* Problem to solve
Working from the top of the records below, reproduce each line exactly, ending once you have written the line containing "methode voor laserontharen.".

* Materials provided
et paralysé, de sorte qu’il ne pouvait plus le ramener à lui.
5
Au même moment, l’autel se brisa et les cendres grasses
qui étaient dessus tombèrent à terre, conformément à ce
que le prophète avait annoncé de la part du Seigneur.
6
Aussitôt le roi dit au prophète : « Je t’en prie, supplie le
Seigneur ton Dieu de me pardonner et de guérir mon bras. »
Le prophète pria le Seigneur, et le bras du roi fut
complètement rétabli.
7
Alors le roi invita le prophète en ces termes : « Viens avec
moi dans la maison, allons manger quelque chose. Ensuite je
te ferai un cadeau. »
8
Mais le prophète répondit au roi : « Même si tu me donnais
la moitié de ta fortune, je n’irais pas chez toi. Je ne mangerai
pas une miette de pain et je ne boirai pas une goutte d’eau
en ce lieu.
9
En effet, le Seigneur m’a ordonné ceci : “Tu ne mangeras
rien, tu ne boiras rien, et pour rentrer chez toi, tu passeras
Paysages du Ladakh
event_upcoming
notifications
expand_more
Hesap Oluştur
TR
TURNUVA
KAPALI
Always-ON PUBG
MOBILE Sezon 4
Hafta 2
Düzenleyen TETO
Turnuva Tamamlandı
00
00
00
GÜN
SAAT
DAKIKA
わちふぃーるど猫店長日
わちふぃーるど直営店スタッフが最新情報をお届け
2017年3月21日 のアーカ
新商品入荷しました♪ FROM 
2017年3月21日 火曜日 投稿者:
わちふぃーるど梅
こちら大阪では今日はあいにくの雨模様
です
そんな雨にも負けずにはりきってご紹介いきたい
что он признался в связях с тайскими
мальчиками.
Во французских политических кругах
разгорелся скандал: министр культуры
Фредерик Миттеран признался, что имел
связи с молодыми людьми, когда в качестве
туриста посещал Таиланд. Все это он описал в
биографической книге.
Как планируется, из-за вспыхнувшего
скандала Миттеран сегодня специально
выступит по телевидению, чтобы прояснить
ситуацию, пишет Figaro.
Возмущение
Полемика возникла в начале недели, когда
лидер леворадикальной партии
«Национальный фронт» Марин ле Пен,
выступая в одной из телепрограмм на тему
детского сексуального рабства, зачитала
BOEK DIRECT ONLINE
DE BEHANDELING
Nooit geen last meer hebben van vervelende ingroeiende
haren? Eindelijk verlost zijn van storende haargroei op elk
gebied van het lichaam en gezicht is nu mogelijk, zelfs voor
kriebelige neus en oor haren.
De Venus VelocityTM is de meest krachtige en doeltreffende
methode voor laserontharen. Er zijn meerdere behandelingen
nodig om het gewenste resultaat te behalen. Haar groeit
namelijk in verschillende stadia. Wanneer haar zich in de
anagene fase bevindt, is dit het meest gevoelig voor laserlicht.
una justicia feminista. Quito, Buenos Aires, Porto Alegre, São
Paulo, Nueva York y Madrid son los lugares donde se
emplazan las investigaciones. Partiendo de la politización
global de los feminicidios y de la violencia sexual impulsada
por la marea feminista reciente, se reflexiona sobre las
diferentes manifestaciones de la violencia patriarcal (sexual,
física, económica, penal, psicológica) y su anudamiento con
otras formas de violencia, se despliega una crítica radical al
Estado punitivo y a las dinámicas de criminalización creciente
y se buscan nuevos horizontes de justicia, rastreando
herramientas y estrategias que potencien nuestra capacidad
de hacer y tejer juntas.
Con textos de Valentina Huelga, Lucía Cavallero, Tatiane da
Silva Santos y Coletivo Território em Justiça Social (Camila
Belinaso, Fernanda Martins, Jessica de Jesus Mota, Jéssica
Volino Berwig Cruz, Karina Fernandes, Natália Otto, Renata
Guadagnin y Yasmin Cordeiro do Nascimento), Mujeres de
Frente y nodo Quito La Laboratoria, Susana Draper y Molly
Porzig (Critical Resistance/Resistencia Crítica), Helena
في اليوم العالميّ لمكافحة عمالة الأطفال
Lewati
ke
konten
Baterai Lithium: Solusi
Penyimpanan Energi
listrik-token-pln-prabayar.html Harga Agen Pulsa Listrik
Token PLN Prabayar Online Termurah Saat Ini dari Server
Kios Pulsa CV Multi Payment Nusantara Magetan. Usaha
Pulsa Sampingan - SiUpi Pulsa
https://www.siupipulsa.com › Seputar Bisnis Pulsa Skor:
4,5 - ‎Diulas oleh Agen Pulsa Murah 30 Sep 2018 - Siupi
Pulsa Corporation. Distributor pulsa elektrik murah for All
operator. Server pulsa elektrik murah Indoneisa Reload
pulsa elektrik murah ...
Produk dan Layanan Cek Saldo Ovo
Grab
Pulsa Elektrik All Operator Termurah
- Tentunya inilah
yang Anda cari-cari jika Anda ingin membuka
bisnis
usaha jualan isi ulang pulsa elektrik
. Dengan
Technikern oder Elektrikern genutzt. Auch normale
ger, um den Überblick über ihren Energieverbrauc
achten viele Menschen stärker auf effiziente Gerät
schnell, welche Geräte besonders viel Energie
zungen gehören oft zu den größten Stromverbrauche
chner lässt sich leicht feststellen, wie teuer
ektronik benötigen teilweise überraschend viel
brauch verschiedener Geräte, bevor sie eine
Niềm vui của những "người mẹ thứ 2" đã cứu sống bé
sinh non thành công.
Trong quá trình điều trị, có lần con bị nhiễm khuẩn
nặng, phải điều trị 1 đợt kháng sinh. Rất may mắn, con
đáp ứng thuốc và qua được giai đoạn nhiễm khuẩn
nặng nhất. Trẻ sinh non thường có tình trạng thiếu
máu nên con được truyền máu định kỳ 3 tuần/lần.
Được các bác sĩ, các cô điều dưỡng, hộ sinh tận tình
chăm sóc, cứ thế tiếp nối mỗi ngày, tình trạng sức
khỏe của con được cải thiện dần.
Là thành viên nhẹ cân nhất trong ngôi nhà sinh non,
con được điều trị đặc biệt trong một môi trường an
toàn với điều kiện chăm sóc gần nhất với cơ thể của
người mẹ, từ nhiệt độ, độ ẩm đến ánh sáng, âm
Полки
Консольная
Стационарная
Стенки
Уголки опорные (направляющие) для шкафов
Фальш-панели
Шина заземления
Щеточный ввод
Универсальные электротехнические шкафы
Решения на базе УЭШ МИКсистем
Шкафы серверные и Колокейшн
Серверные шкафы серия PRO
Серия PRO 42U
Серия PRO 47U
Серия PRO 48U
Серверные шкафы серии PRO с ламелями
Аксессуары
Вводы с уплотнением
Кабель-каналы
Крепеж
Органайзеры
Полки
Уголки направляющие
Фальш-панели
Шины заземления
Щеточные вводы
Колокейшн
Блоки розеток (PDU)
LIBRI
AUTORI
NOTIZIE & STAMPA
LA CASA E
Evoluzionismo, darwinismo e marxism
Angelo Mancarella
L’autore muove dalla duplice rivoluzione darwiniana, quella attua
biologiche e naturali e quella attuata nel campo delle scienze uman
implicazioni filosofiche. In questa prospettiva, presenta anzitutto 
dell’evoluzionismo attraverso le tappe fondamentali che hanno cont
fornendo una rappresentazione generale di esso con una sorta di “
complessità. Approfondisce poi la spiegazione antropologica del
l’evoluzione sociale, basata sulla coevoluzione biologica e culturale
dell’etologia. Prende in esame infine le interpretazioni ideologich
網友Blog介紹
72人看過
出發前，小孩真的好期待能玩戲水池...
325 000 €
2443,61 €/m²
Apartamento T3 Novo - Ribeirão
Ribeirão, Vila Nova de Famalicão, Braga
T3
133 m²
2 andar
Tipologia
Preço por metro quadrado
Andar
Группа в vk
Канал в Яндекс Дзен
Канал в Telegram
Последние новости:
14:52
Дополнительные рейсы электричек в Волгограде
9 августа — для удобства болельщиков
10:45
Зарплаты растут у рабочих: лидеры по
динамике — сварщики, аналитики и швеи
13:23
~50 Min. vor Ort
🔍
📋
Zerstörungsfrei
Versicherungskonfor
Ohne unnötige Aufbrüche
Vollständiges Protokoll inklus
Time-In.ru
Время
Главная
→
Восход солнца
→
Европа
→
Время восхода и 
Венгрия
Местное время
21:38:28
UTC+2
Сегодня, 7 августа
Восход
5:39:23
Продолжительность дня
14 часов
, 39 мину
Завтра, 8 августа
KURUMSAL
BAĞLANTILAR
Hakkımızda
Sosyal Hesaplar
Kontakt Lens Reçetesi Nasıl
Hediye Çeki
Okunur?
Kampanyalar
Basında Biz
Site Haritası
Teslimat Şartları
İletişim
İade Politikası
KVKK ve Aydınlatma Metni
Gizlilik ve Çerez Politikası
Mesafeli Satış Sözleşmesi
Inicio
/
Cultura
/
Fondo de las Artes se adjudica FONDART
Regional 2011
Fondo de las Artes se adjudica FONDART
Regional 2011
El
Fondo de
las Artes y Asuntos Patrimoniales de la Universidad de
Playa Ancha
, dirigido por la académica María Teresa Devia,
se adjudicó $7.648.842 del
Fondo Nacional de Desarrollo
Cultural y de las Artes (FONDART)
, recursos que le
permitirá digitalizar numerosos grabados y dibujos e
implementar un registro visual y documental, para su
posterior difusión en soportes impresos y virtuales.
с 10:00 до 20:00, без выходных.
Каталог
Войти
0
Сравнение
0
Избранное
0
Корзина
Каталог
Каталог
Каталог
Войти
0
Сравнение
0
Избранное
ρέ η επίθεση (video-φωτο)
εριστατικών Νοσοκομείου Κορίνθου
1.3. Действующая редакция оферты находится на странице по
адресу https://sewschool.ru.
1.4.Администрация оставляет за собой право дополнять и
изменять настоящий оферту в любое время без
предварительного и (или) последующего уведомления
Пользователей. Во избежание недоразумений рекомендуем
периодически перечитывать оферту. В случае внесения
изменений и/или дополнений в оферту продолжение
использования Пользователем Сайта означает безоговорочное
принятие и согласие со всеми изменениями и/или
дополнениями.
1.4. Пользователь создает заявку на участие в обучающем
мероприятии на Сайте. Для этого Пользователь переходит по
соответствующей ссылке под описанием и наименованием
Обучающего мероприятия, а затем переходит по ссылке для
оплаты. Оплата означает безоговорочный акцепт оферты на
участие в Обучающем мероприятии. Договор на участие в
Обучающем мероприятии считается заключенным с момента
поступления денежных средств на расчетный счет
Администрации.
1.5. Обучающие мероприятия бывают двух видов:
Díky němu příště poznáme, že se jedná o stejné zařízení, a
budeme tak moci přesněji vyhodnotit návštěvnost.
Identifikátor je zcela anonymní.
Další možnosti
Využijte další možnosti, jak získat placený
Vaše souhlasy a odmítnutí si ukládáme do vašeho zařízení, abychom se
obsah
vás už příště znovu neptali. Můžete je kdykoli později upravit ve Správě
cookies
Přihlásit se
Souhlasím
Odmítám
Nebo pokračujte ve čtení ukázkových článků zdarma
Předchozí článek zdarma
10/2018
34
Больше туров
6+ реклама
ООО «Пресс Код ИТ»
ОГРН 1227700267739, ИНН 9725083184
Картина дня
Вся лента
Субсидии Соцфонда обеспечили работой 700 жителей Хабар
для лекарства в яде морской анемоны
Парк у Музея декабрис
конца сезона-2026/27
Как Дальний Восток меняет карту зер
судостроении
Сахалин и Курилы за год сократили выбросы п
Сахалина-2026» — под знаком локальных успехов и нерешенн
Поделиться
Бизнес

* Written reply
et paralysé, de sorte qu’il ne pouvait plus le ramener à lui.
5
Au même moment, l’autel se brisa et les cendres grasses
qui étaient dessus tombèrent à terre, conformément à ce
que le prophète avait annoncé de la part du Seigneur.
6
Aussitôt le roi dit au prophète : « Je t’en prie, supplie le
Seigneur ton Dieu de me pardonner et de guérir mon bras. »
Le prophète pria le Seigneur, et le bras du roi fut
complètement rétabli.
7
Alors le roi invita le prophète en ces termes : « Viens avec
moi dans la maison, allons manger quelque chose. Ensuite je
te ferai un cadeau. »
8
Mais le prophète répondit au roi : « Même si tu me donnais
la moitié de ta fortune, je n’irais pas chez toi. Je ne mangerai
pas une miette de pain et je ne boirai pas une goutte d’eau
en ce lieu.
9
En effet, le Seigneur m’a ordonné ceci : “Tu ne mangeras
rien, tu ne boiras rien, et pour rentrer chez toi, tu passeras
Paysages du Ladakh
event_upcoming
notifications
expand_more
Hesap Oluştur
TR
TURNUVA
KAPALI
Always-ON PUBG
MOBILE Sezon 4
Hafta 2
Düzenleyen TETO
Turnuva Tamamlandı
00
00
00
GÜN
SAAT
DAKIKA
わちふぃーるど猫店長日
わちふぃーるど直営店スタッフが最新情報をお届け
2017年3月21日 のアーカ
新商品入荷しました♪ FROM 
2017年3月21日 火曜日 投稿者:
わちふぃーるど梅
こちら大阪では今日はあいにくの雨模様
です
そんな雨にも負けずにはりきってご紹介いきたい
что он признался в связях с тайскими
мальчиками.
Во французских политических кругах
разгорелся скандал: министр культуры
Фредерик Миттеран признался, что имел
связи с молодыми людьми, когда в качестве
туриста посещал Таиланд. Все это он описал в
биографической книге.
Как планируется, из-за вспыхнувшего
скандала Миттеран сегодня специально
выступит по телевидению, чтобы прояснить
ситуацию, пишет Figaro.
Возмущение
Полемика возникла в начале недели, когда
лидер леворадикальной партии
«Национальный фронт» Марин ле Пен,
выступая в одной из телепрограмм на тему
детского сексуального рабства, зачитала
BOEK DIRECT ONLINE
DE BEHANDELING
Nooit geen last meer hebben van vervelende ingroeiende
haren? Eindelijk verlost zijn van storende haargroei op elk
gebied van het lichaam en gezicht is nu mogelijk, zelfs voor
kriebelige neus en oor haren.
De Venus VelocityTM is de meest krachtige en doeltreffende
methode voor laserontharen. Er zijn meerdere behandelingen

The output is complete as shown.